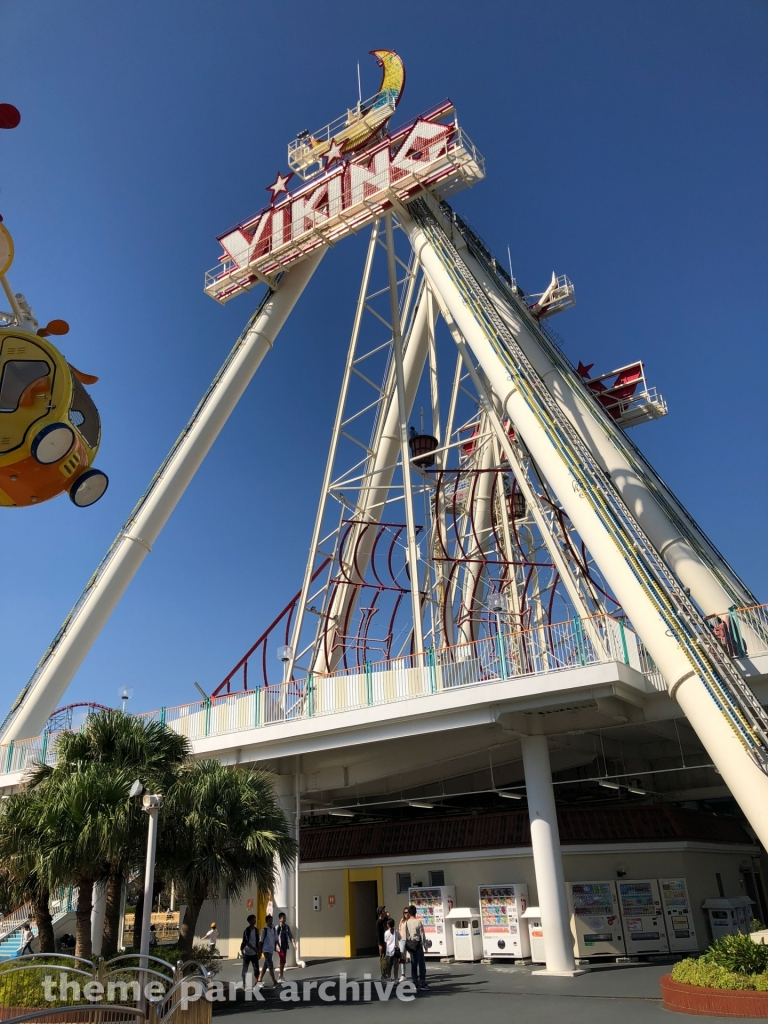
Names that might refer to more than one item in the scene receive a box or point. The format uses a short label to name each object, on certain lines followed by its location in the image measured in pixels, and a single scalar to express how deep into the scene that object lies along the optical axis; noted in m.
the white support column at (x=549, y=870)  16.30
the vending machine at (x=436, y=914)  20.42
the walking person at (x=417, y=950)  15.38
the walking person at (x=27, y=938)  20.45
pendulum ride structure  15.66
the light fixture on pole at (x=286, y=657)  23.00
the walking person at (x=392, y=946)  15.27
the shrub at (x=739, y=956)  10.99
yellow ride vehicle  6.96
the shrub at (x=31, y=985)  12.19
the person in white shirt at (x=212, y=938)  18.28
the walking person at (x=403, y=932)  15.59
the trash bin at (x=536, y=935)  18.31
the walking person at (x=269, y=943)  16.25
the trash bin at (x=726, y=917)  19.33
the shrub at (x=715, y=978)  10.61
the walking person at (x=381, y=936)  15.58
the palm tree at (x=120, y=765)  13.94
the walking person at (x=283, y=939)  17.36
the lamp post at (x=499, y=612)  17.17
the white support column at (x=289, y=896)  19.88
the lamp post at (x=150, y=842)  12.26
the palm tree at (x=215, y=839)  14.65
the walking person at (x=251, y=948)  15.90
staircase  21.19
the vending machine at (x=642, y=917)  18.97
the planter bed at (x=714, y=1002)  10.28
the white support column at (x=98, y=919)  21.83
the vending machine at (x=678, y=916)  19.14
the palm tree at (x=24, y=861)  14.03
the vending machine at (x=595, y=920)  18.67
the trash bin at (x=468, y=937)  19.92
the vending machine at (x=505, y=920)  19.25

* * *

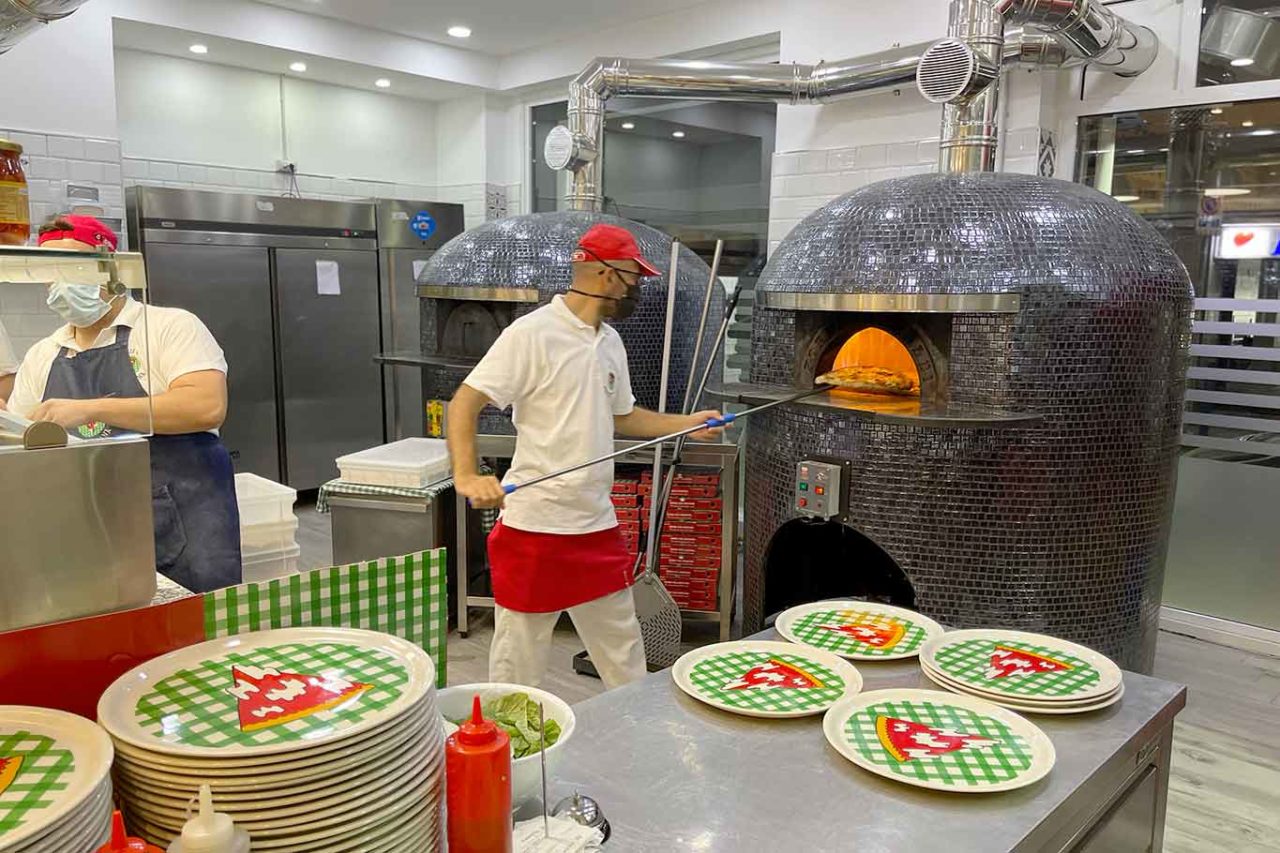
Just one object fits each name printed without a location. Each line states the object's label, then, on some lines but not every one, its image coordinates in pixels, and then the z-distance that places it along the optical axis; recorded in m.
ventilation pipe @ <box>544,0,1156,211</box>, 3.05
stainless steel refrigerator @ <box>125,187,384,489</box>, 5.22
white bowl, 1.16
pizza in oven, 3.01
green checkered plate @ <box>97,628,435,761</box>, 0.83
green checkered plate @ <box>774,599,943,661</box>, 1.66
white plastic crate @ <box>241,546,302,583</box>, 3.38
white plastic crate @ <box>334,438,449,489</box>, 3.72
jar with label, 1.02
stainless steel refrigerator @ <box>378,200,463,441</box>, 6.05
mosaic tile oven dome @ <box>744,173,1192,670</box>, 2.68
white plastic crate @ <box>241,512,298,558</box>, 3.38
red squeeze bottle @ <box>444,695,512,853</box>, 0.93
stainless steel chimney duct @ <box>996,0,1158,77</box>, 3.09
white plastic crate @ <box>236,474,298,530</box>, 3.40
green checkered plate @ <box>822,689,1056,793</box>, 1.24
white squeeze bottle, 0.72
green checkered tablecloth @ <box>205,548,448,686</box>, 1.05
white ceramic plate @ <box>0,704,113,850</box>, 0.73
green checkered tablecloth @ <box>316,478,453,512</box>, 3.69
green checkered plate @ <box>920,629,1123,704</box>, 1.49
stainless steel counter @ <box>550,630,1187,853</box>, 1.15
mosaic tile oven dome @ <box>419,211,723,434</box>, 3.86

» Problem:
Working from the material above, retype exactly the lines from the one with "the white support column at (x=98, y=919)" through the one with "the vending machine at (x=505, y=920)", both included, and only those lines.

» Exercise response:
the white support column at (x=98, y=919)  21.83
the vending machine at (x=678, y=916)  19.14
the palm tree at (x=24, y=861)  14.03
the vending machine at (x=595, y=920)  18.67
the trash bin at (x=468, y=937)  19.92
the vending machine at (x=505, y=920)  19.25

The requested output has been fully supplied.